Go through the entries below and print each one exactly, leaving out pictures.

[ENTRIES PROVIDED]

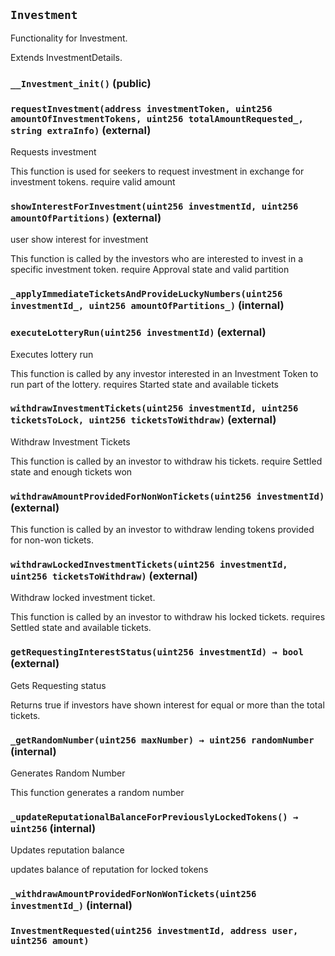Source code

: ## `Investment`

Functionality for Investment.


Extends InvestmentDetails.


### `__Investment_init()` (public)





### `requestInvestment(address investmentToken, uint256 amountOfInvestmentTokens, uint256 totalAmountRequested_, string extraInfo)` (external)

Requests investment


This function is used for seekers to request investment in exchange for investment tokens.
require valid amount


### `showInterestForInvestment(uint256 investmentId, uint256 amountOfPartitions)` (external)

user show interest for investment


This function is called by the investors who are interested to invest in a specific investment token.
require Approval state and valid partition


### `_applyImmediateTicketsAndProvideLuckyNumbers(uint256 investmentId_, uint256 amountOfPartitions_)` (internal)





### `executeLotteryRun(uint256 investmentId)` (external)

Executes lottery run


This function is called by any investor interested in an Investment Token to run part of the lottery.
requires Started state and available tickets


### `withdrawInvestmentTickets(uint256 investmentId, uint256 ticketsToLock, uint256 ticketsToWithdraw)` (external)

Withdraw Investment Tickets


This function is called by an investor to withdraw his tickets.
require Settled state and enough tickets won


### `withdrawAmountProvidedForNonWonTickets(uint256 investmentId)` (external)



This function is called by an investor to withdraw lending tokens provided for non-won tickets.


### `withdrawLockedInvestmentTickets(uint256 investmentId, uint256 ticketsToWithdraw)` (external)

Withdraw locked investment ticket.


This function is called by an investor to withdraw his locked tickets.
requires Settled state and available tickets.


### `getRequestingInterestStatus(uint256 investmentId) → bool` (external)

Gets Requesting status


Returns true if investors have shown interest for equal or more than the total tickets.


### `_getRandomNumber(uint256 maxNumber) → uint256 randomNumber` (internal)

Generates Random Number


This function generates a random number


### `_updateReputationalBalanceForPreviouslyLockedTokens() → uint256` (internal)

Updates reputation balance


updates balance of reputation for locked tokens


### `_withdrawAmountProvidedForNonWonTickets(uint256 investmentId_)` (internal)






### `InvestmentRequested(uint256 investmentId, address user, uint256 amount)`





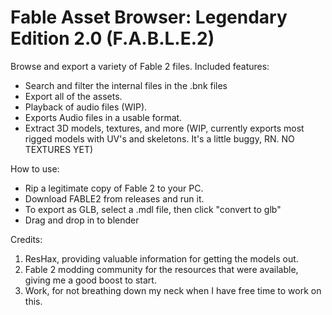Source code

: # Fable Asset Browser: Legendary Edition 2.0 (F.A.B.L.E.2)

Browse and export a variety of Fable 2 files. Included features:

- Search and filter the internal files in the .bnk files
- Export all of the assets.
- Playback of audio files (WIP).
- Exports Audio files in a usable format. 
- Extract 3D models, textures, and more (WIP, currently exports most rigged models with UV's and skeletons. It's a little buggy, RN. NO TEXTURES YET)

  
How to use:
- Rip a legitimate copy of Fable 2 to your PC.
- Download FABLE2 from releases and run it.
- To export as GLB, select a .mdl file, then click "convert to glb"
- Drag and drop in to blender

Credits:
1. ResHax, providing valuable information for getting the models out.
2. Fable 2 modding community for the resources that were available, giving me a good boost to start.
3. Work, for not breathing down my neck when I have free time to work on this.
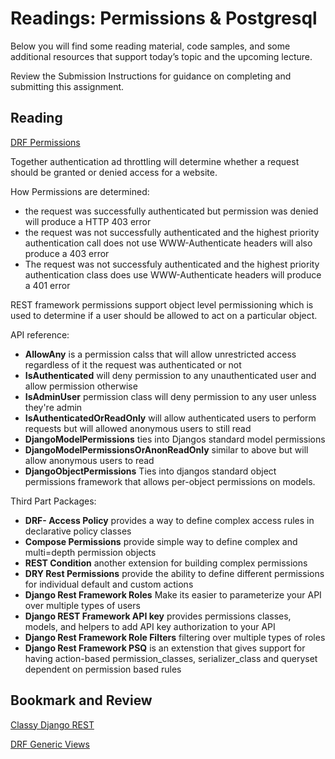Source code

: # Readings: Permissions & Postgresql

Below you will find some reading material, code samples, and some additional resources that support today’s topic and the upcoming lecture.

Review the Submission Instructions for guidance on completing and submitting this assignment.

## Reading

[DRF Permissions](https://www.django-rest-framework.org/api-guide/permissions/)


Together authentication ad throttling will determine whether a request should be granted or denied access for a website. 


How Permissions are determined:
* the request was successfully authenticated but permission was denied will produce a HTTP 403 error
* the request was not successfully authenticated and the highest priority authentication call does not use WWW-Authenticate headers will also produce a 403 error
* The request was not successfuly authenticated and the highest priority authentication class does use WWW-Authenticate headers will produce a 401 error

REST framework permissions support object level permissioning which is used to determine if a user should be allowed to act on a particular object. 

API reference:
* **AllowAny** is a permission calss that will allow unrestricted access regardless of it the request was authenticated or not
* **IsAuthenticated** will deny permission to any unauthenticated user and allow permission otherwise
* **IsAdminUser** permission class will deny permission to any user unless they're admin
* **IsAuthenticatedOrReadOnly** will allow authenticated users to perform requests but will allowed anonymous users to still read
* **DjangoModelPermissions** ties into Djangos standard model permissions
* **DjangoModelPermissionsOrAnonReadOnly** similar to above but will allow anonymous users to read
* **DjangoObjectPermissions** Ties into djangos standard object permissions framework that allows per-object permissions on models. 

Third Part Packages:
* **DRF- Access Policy** provides a way to define complex access rules in declarative policy classes
* **Compose Permissions** provide simple way to define complex and multi=depth permission objects
* **REST Condition** another extension for building complex permissions
* **DRY Rest Permissions** provide the ability to define different permissions for individual default and custom actions
* **Django Rest Framework Roles** Make its easier to parameterize your API over multiple types of users
* **Django REST Framework API key** provides permissions classes, models, and helpers to add API key authorization to your API
* **Django Rest Framework Role Filters** filtering over multiple types of roles
* **Django Rest Framework PSQ** is an extenstion that gives support for having action-based permission_classes, serializer_class and queryset dependent on permission based rules

## Bookmark and Review

[Classy Django REST](http://www.cdrf.co/)

[DRF Generic Views](https://www.django-rest-framework.org/api-guide/generic-views/)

[/ENTRIES PROVIDED]

**WRITTEN RESPONSE**
Source code

: ## `Investment`

Functionality for Investment.


Extends InvestmentDetails.


### `__Investment_init()` (public)





### `requestInvestment(address investmentToken, uint256 amountOfInvestmentTokens, uint256 totalAmountRequested_, string extraInfo)` (external)

Requests investment


This function is used for seekers to request investment in exchange for investment tokens.
require valid amount


### `showInterestForInvestment(uint256 investmentId, uint256 amountOfPartitions)` (external)

user show interest for investment


This function is called by the investors who are interested to invest in a specific investment token.
require Approval state and valid partition


### `_applyImmediateTicketsAndProvideLuckyNumbers(uint256 investmentId_, uint256 amountOfPartitions_)` (internal)





### `executeLotteryRun(uint256 investmentId)` (external)

Executes lottery run


This function is called by any investor interested in an Investment Token to run part of the lottery.
requires Started state and available tickets


### `withdrawInvestmentTickets(uint256 investmentId, uint256 ticketsToLock, uint256 ticketsToWithdraw)` (external)

Withdraw Investment Tickets


This function is called by an investor to withdraw his tickets.
require Settled state and enough tickets won


### `withdrawAmountProvidedForNonWonTickets(uint256 investmentId)` (external)



This function is called by an investor to withdraw lending tokens provided for non-won tickets.


### `withdrawLockedInvestmentTickets(uint256 investmentId, uint256 ticketsToWithdraw)` (external)

Withdraw locked investment ticket.


This function is called by an investor to withdraw his locked tickets.
requires Settled state and available tickets.


### `getRequestingInterestStatus(uint256 investmentId) → bool` (external)

Gets Requesting status


Returns true if investors have shown interest for equal or more than the total tickets.


### `_getRandomNumber(uint256 maxNumber) → uint256 randomNumber` (internal)

Generates Random Number


This function generates a random number


### `_updateReputationalBalanceForPreviouslyLockedTokens() → uint256` (internal)

Updates reputation balance


updates balance of reputation for locked tokens


### `_withdrawAmountProvidedForNonWonTickets(uint256 investmentId_)` (internal)






### `InvestmentRequested(uint256 investmentId, address user, uint256 amount)`





Source code

: # Fable Asset Browser: Legendary Edition 2.0 (F.A.B.L.E.2)

Browse and export a variety of Fable 2 files. Included features:

- Search and filter the internal files in the .bnk files
- Export all of the assets.
- Playback of audio files (WIP).
- Exports Audio files in a usable format. 
- Extract 3D models, textures, and more (WIP, currently exports most rigged models with UV's and skeletons. It's a little buggy, RN. NO TEXTURES YET)

  
How to use:
- Rip a legitimate copy of Fable 2 to your PC.
- Download FABLE2 from releases and run it.
- To export as GLB, select a .mdl file, then click "convert to glb"
- Drag and drop in to blender

Credits:
1. ResHax, providing valuable information for getting the models out.
2. Fable 2 modding community for the resources that were available, giving me a good boost to start.
3. Work, for not breathing down my neck when I have free time to work on this.
Source code

: # Readings: Permissions & Postgresql

Below you will find some reading material, code samples, and some additional resources that support today’s topic and the upcoming lecture.

Review the Submission Instructions for guidance on completing and submitting this assignment.

## Reading

[DRF Permissions](https://www.django-rest-framework.org/api-guide/permissions/)


Together authentication ad throttling will determine whether a request should be granted or denied access for a website. 


How Permissions are determined:
* the request was successfully authenticated but permission was denied will produce a HTTP 403 error
* the request was not successfully authenticated and the highest priority authentication call does not use WWW-Authenticate headers will also produce a 403 error
* The request was not successfuly authenticated and the highest priority authentication class does use WWW-Authenticate headers will produce a 401 error

REST framework permissions support object level permissioning which is used to determine if a user should be allowed to act on a particular object. 

API reference:
* **AllowAny** is a permission calss that will allow unrestricted access regardless of it the request was authenticated or not
* **IsAuthenticated** will deny permission to any unauthenticated user and allow permission otherwise
* **IsAdminUser** permission class will deny permission to any user unless they're admin
* **IsAuthenticatedOrReadOnly** will allow authenticated users to perform requests but will allowed anonymous users to still read
* **DjangoModelPermissions** ties into Djangos standard model permissions
* **DjangoModelPermissionsOrAnonReadOnly** similar to above but will allow anonymous users to read
* **DjangoObjectPermissions** Ties into djangos standard object permissions framework that allows per-object permissions on models. 

Third Part Packages:
* **DRF- Access Policy** provides a way to define complex access rules in declarative policy classes
* **Compose Permissions** provide simple way to define complex and multi=depth permission objects
* **REST Condition** another extension for building complex permissions
* **DRY Rest Permissions** provide the ability to define different permissions for individual default and custom actions
* **Django Rest Framework Roles** Make its easier to parameterize your API over multiple types of users
* **Django REST Framework API key** provides permissions classes, models, and helpers to add API key authorization to your API
* **Django Rest Framework Role Filters** filtering over multiple types of roles
* **Django Rest Framework PSQ** is an extenstion that gives support for having action-based permission_classes, serializer_class and queryset dependent on permission based rules

## Bookmark and Review

[Classy Django REST](http://www.cdrf.co/)

[DRF Generic Views](https://www.django-rest-framework.org/api-guide/generic-views/)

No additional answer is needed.